With her account, @immarollwithit, she uses dance, joy, and wit to dispel myths about disabled persons and to advocate, too. Dance has been instrumental in lifting her spirit and spreading her message.

“Honestly, dance has been a really important and powerful thing for me and living with my disability,” she says. “When I first started using my wheelchair, I wanted to dance but I couldn’t pick up my legs and make the shapes that I wanted. I couldn’t take up the space that I wanted to.”

But she realized she could adapt the dances on TikTok to her dance style while also creating meaningful messaging around disability awareness.

“I can do a lot more than I thought I could,” says Pol, who has amassed over 375,000 followers and was seen in PrettyLittleThing’s runway show at New York Fashion Week this year.


They knew they did it wrong, and failed to correct it. Just one of the many access barriers #AccessUMass #fyp #PetitionInBio #AccessibilityIsNeeded

♬ Skate - Trees and Lucy

“I keep learning more and more different ways to move and enjoy it. There’s an idea of what disability looks like, but there’s no box of disability, and if society doesn’t see you as disabled, they won’t respect your support needs,” she says.

There’s an assumption that if you are in a wheelchair, you must be paralyzed. Trolls have claimed she is not disabled because her legs move when she dances in her chair. But disabilities are expansive. They are mental. They are physical. There is a spectrum.

On a stroll from Brett Hall, her dorm, to a nearby park, the sun is shining and Pol is smiling. She loves being in nature. But the curb cuts are steep, making it hard for even her power chair. We sit and talk and she teaches me a dance.


And then, as we start to leave, the gravel grabs her wheels and the chair can’t gain enough momentum to push forward.

She starts to apologize, repeatedly. She did nothing wrong. She’s existing. Two colleagues and I band together and lift her. These are the moments people don’t think about unless they are in them.

And it doesn’t just happen at UMass Amherst. It’s been over 30 years since the Americans with Disabilities Act and a federal judge just approved a settlement in which the City of Boston will ensure all curb ramps meet ADA specifications by installing or upgrading over 1,500 a year. Of the city’s 23,000 curb ramps, less than half are acceptable.

Heather Watkins, a Boston disability rights activist, was born with muscular dystrophy. She says it’s important that we recognize disability rights as civil rights, as human rights.

“We are always seen as a burden or like your needs are extra,” Watkins says. “It’s about equity and being able to access the things our peers and counterparts can access.”

Sometimes Watkins uses a manual wheelchair. Other times she uses a cane. What she’s noticed as a Black disabled woman is people don’t understand disability as an identity. They don’t always see disabled folks as part of the greater community.

We don’t learn about disabilities or people with them, Watkins says. Harriet Tubman, Sojourner Truth, and Fannie Lou Hamer all had disabilities. We learn about the history they made, but wash over their disabilities.

“Disability is an identity marker and not an indictment. Rather than trying to distance yourself from disability, see it as part of culture and history,” Watkins says. “You want people to be able to participate in their own communities. I am not just a disabled person. I am a parent. I am a person in need of care and a caregiver and community-builder.”
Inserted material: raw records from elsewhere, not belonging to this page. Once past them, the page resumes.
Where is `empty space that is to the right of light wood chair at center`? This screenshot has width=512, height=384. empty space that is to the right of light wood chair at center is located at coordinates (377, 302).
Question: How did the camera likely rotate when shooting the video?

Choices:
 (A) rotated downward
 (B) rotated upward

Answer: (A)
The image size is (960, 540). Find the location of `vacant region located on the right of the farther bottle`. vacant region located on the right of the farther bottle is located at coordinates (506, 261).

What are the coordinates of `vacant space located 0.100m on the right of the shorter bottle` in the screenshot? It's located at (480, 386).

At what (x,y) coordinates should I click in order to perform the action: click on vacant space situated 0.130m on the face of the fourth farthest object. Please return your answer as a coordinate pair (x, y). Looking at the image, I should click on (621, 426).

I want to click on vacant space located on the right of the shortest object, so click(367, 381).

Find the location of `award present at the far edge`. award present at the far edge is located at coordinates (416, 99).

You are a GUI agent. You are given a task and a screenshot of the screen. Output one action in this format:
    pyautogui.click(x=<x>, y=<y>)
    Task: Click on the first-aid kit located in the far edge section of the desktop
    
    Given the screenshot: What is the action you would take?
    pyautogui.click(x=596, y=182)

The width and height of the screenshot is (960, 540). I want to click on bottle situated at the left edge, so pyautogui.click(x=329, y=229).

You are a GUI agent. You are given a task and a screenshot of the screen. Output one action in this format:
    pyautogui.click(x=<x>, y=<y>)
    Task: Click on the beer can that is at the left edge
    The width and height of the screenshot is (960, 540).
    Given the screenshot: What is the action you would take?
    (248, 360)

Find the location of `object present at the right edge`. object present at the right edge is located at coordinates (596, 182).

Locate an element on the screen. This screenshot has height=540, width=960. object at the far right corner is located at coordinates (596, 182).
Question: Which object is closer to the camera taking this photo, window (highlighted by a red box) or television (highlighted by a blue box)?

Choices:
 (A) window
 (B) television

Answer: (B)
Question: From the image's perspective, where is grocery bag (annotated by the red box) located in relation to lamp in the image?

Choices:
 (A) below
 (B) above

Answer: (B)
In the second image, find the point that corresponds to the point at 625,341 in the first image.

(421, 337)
Pol also wants to see a more inclusive society. She’s had to have friends carry her when parking spaces are too restrictive or places aren’t wide enough or smooth enough for her chair.
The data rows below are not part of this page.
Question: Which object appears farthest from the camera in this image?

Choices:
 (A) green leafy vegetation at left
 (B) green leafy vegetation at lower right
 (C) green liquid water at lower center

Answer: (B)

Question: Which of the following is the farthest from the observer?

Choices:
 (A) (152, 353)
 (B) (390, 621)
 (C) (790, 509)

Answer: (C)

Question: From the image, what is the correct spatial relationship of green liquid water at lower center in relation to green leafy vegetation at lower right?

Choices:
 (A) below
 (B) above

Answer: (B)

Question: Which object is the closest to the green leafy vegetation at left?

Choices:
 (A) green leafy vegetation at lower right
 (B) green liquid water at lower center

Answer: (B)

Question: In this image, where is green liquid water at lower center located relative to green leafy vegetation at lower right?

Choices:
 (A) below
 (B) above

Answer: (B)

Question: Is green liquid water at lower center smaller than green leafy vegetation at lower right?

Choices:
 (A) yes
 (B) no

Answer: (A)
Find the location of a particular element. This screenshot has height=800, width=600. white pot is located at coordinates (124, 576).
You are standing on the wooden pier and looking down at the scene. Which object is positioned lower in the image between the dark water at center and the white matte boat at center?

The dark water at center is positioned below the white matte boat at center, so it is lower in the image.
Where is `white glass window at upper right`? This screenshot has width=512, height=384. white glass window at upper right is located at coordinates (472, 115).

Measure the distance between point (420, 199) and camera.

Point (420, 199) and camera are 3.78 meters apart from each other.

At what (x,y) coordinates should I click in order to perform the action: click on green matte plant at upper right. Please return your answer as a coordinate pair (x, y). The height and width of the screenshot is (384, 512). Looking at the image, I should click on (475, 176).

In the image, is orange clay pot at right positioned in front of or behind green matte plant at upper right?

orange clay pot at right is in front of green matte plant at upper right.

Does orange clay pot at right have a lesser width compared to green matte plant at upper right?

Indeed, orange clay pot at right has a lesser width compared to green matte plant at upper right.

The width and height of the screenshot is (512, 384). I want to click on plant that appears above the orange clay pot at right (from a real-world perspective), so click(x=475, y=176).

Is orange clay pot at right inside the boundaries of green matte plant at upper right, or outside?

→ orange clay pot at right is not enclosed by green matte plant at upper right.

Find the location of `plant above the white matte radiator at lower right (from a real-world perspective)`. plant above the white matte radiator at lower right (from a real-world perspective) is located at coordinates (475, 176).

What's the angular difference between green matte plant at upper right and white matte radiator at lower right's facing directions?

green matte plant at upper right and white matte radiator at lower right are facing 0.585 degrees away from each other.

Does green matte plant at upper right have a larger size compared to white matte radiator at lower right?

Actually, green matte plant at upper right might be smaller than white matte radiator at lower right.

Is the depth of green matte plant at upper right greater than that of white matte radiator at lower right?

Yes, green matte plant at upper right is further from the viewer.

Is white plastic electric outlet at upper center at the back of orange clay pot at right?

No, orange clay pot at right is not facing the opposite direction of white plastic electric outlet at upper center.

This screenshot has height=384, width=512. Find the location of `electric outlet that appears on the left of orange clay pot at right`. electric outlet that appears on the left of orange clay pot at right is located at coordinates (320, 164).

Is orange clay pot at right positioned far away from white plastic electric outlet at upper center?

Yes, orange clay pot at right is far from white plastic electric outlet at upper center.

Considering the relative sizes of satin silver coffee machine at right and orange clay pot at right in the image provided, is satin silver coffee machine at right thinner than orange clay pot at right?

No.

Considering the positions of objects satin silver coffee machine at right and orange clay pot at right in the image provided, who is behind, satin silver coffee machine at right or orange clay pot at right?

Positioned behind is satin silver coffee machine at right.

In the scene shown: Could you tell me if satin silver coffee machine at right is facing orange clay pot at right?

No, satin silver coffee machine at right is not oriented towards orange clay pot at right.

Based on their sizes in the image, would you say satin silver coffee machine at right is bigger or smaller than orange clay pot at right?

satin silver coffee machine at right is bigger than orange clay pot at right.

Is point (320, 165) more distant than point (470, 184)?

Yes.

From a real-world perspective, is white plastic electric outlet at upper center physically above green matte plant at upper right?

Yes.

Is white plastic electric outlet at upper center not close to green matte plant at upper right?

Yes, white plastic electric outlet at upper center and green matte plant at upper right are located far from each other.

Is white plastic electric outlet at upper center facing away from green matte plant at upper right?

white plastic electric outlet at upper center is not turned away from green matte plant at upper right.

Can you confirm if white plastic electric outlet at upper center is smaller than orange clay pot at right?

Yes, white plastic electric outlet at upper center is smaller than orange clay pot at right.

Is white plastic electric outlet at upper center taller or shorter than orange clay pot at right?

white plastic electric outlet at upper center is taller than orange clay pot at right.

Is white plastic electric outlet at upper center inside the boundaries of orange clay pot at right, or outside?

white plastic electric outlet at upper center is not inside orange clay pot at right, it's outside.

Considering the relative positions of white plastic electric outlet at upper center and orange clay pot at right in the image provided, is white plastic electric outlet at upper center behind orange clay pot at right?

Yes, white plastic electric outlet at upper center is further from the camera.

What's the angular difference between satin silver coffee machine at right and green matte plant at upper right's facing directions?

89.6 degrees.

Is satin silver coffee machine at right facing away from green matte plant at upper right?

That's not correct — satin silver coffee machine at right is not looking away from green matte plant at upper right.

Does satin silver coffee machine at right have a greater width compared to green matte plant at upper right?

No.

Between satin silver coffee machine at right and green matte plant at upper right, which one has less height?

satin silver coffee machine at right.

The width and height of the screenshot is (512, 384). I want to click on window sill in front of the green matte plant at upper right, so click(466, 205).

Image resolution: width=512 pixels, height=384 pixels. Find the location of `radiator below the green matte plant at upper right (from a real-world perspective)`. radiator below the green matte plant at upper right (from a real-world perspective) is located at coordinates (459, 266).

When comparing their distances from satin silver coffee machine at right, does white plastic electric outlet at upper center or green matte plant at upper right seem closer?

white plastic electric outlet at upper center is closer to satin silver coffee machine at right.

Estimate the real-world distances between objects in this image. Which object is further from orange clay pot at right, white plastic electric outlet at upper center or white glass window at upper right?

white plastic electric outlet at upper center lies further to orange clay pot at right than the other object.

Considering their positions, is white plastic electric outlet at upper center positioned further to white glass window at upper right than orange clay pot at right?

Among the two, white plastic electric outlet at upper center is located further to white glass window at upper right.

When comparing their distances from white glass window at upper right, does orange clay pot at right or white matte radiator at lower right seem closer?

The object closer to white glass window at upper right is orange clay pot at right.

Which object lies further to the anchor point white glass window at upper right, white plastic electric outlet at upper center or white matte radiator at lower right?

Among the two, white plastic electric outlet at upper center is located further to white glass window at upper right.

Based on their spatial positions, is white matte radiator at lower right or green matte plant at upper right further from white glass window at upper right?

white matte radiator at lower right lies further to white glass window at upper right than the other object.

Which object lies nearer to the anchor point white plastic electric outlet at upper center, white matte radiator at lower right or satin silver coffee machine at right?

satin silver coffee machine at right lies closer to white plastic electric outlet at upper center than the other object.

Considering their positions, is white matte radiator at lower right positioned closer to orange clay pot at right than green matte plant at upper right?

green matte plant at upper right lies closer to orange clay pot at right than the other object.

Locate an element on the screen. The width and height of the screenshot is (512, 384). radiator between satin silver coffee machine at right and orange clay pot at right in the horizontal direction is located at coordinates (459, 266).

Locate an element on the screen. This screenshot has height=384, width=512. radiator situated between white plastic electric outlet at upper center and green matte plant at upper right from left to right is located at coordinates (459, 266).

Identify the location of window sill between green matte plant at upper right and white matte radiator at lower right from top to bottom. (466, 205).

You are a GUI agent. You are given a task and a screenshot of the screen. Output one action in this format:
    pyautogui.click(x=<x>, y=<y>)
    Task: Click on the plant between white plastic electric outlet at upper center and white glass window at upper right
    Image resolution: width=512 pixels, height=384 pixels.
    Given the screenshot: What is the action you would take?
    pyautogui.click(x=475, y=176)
People think a ramp and a curb cut are enough. That’s just the start. But as she fights for equity, she also fights for her joy.
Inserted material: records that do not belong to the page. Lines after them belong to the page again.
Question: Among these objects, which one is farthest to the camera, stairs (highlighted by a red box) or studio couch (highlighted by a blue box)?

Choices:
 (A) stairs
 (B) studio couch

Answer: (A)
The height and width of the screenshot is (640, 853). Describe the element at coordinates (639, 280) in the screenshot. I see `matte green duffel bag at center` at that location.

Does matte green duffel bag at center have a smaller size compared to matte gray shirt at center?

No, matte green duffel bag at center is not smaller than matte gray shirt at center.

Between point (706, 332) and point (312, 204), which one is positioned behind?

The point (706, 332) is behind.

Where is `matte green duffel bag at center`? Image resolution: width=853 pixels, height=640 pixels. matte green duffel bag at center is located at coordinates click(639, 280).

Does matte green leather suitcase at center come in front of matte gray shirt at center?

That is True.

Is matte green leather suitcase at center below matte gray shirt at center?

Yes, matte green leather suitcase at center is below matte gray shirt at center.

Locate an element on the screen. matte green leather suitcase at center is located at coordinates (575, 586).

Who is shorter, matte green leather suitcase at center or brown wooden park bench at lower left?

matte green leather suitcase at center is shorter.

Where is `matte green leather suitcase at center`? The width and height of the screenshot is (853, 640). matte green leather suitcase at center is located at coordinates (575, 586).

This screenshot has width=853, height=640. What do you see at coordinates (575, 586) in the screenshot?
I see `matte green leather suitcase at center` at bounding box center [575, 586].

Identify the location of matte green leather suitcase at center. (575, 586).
“I’m a Black disabled woman and the world has not been kind to all three aspects of my identity in very strong ways,” Pol says. “I feel that. I see that and I live it each day. But I don’t want that to be my story. I want my happiness to be the biggest thing about me.”

Living with chronic pain, she has learned to navigate her way to feeling good. Access should not be a barrier to being joyful.

If everyone doesn’t have access to community, to happily and healthily live life in the places they call home, we aren’t building communities. We’re complicit in collective hurdles.